On 2 August, around halfway through the 2012 monsoon season, India declared a drought, with the Indian Meteorological Department (IMD) reporting that rainfall across India for the second half of the monsoon season — August to September — was likely to be below normal.
There are also fears of El Niñoemerging in the equatorial Pacific, which, the IMD says, is "likely to have an adverse impact on rainfall" in India during this period — concerns that are shared by Pakistan.
Qamar-uz-Zaman Chaudhry, vice-president of the World Meteorological Organization (WMO) for Asia and meteorological adviser to the Pakistani government, told SciDev.Net that the country received 30 to 40 per cent less monsoon rain than normal this year, with a "semi-drought like situation" arising in April to June. These conditions have been worsened by a mild monsoon during July and August, he added.

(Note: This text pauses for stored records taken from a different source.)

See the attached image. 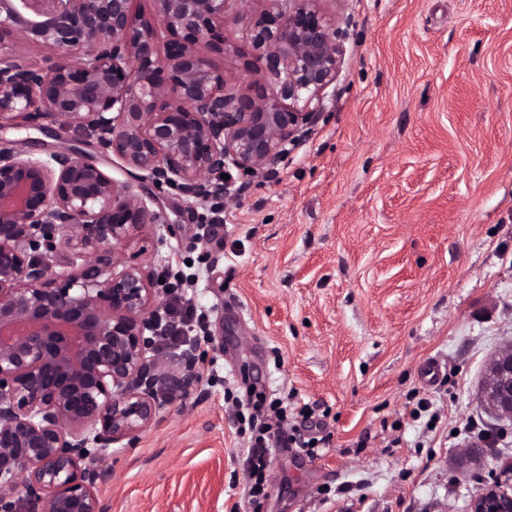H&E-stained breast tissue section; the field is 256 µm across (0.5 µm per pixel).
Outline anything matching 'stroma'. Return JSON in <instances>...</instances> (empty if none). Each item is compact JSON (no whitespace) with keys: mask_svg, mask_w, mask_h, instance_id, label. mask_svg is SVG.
Listing matches in <instances>:
<instances>
[{"mask_svg":"<svg viewBox=\"0 0 512 512\" xmlns=\"http://www.w3.org/2000/svg\"><path fill=\"white\" fill-rule=\"evenodd\" d=\"M345 13L335 103L225 206L214 270L185 203L163 195L153 260L197 275L196 305L223 289L224 351L116 451L104 512H468L512 461V424L478 401L512 342V0ZM249 382L323 440L314 456L274 449L256 498L224 401ZM483 439L484 467L457 470Z\"/></svg>","mask_w":512,"mask_h":512,"instance_id":"stroma-1","label":"stroma"}]
</instances>
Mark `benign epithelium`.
I'll list each match as a JSON object with an SVG mask.
<instances>
[{
  "label": "benign epithelium",
  "instance_id": "obj_1",
  "mask_svg": "<svg viewBox=\"0 0 512 512\" xmlns=\"http://www.w3.org/2000/svg\"><path fill=\"white\" fill-rule=\"evenodd\" d=\"M133 2L0 0V129L46 123L96 149L0 140V512H102L112 449L201 384L199 348L157 346L183 322L128 242L170 223V188L203 210L197 243H210L224 224L212 202L246 187L221 175L272 173L336 98L348 19L325 0H153L149 15ZM230 22L247 24L245 47L227 43ZM226 55L234 67L217 64ZM114 157L130 180L100 166ZM223 321L220 289L204 308L218 352ZM479 399L512 419V342ZM483 462L474 443L457 457ZM471 512H512V463Z\"/></svg>",
  "mask_w": 512,
  "mask_h": 512
}]
</instances>
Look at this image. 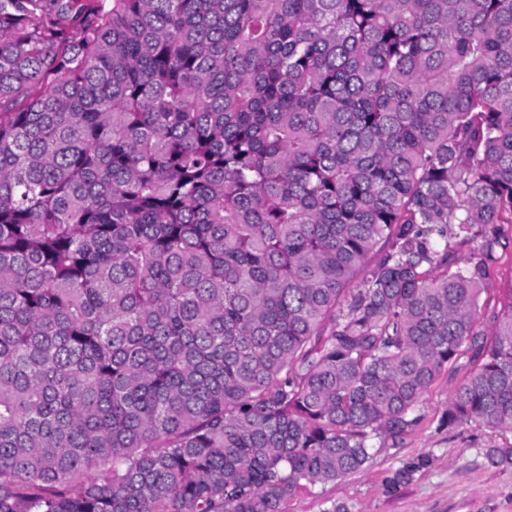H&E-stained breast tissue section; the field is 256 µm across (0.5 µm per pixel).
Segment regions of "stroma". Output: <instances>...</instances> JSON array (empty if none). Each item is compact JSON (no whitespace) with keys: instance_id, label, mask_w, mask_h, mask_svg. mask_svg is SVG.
<instances>
[{"instance_id":"35a3bbf8","label":"stroma","mask_w":512,"mask_h":512,"mask_svg":"<svg viewBox=\"0 0 512 512\" xmlns=\"http://www.w3.org/2000/svg\"><path fill=\"white\" fill-rule=\"evenodd\" d=\"M459 376L441 374L423 395V419L401 447L374 457L363 470L328 484L303 489L284 512H327L335 503L350 512H512V466H491L484 450L512 444V434L465 424L450 430L438 419L459 383ZM426 455L430 464L397 490L387 488L392 472Z\"/></svg>"}]
</instances>
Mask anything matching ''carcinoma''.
<instances>
[{
  "label": "carcinoma",
  "instance_id": "obj_1",
  "mask_svg": "<svg viewBox=\"0 0 512 512\" xmlns=\"http://www.w3.org/2000/svg\"><path fill=\"white\" fill-rule=\"evenodd\" d=\"M503 224L512 0H0V512H283L445 371L512 433ZM509 245L500 265L492 278L488 289L483 293V299L490 297L492 303L500 301L508 289H512V224H503Z\"/></svg>",
  "mask_w": 512,
  "mask_h": 512
}]
</instances>
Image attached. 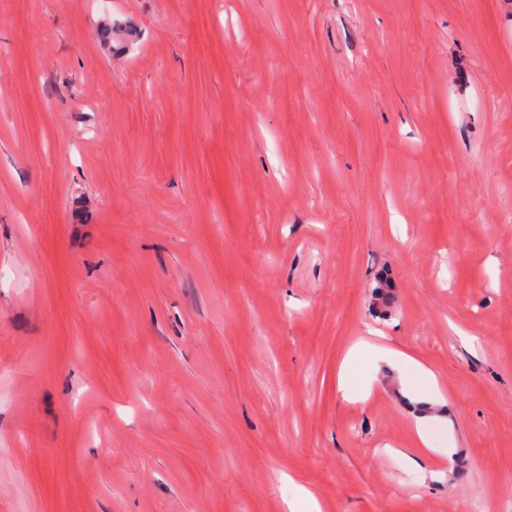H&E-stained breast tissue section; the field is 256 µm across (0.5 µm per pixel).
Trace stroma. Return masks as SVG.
Listing matches in <instances>:
<instances>
[{"label": "stroma", "instance_id": "35a3bbf8", "mask_svg": "<svg viewBox=\"0 0 512 512\" xmlns=\"http://www.w3.org/2000/svg\"><path fill=\"white\" fill-rule=\"evenodd\" d=\"M307 491L512 507V0H0V512Z\"/></svg>", "mask_w": 512, "mask_h": 512}]
</instances>
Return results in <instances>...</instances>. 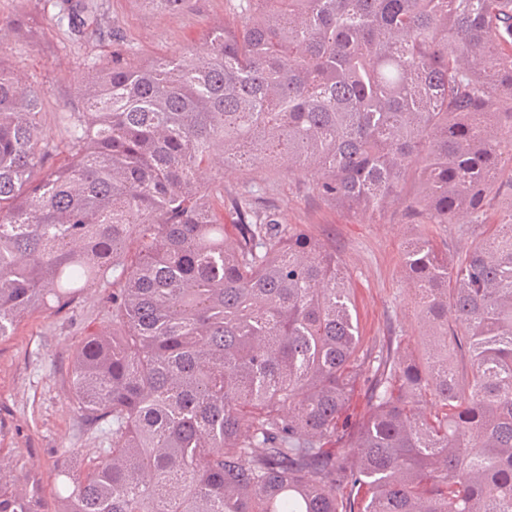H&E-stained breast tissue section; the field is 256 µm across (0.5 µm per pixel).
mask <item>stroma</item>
Here are the masks:
<instances>
[{"label":"stroma","instance_id":"1","mask_svg":"<svg viewBox=\"0 0 512 512\" xmlns=\"http://www.w3.org/2000/svg\"><path fill=\"white\" fill-rule=\"evenodd\" d=\"M105 24L83 36L58 26L38 0H0V16L26 12L37 23L31 32L0 45V56L34 84L42 103V122L51 139L67 137L60 121L64 109L79 108L78 82L87 63L106 61L130 49L133 62L177 57L202 42L216 24L229 19L227 0H186L175 12L148 11L136 0H102ZM224 197L253 188L275 205L283 223L299 226L321 239L351 275L363 348L397 338L414 347L417 324L411 292L403 283L400 255L406 238L423 231L442 250L459 241L457 225L402 223L386 216L378 222L356 215L311 194L298 178L270 170L223 172ZM112 326V283L84 288L70 309L35 311L22 319L11 336L0 339V458H12L30 474L45 501L55 499L56 463L64 449L76 451L77 463L103 455L108 438L81 420L70 404L74 352L94 331Z\"/></svg>","mask_w":512,"mask_h":512}]
</instances>
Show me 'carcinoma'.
<instances>
[{
	"instance_id": "1",
	"label": "carcinoma",
	"mask_w": 512,
	"mask_h": 512,
	"mask_svg": "<svg viewBox=\"0 0 512 512\" xmlns=\"http://www.w3.org/2000/svg\"><path fill=\"white\" fill-rule=\"evenodd\" d=\"M229 2L185 56L91 62L60 166L0 59V339L112 277L71 392L110 448L62 452L53 511L0 470V512H512V0ZM49 6L101 27L95 0ZM221 155L353 212L464 225L454 250L403 245L417 349H361L336 251L251 191L228 240Z\"/></svg>"
}]
</instances>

Scientists have warned of insufficient water levels in most of Pakistan's natural groundwater reservoirs, potentially affecting wintertime agriculture, especially wheat.
Parts of Sri Lanka have also received less rain than normal this monsoon. D.A Jayasinghearachchi, meteorologist-in-charge at Sri Lanka's meteorological department, said the seasonal models also indicate below average rains during the country's second rainy season from October to November.
Badra Kamaladasa, director-general of Sri Lanka's irrigation department, told SciDev.Net: "The main issue here is that we can't predict the pattern of cultivation anymore".
For example, he said that the 2012 drought has severely affected Sri Lanka's paddy cultivation.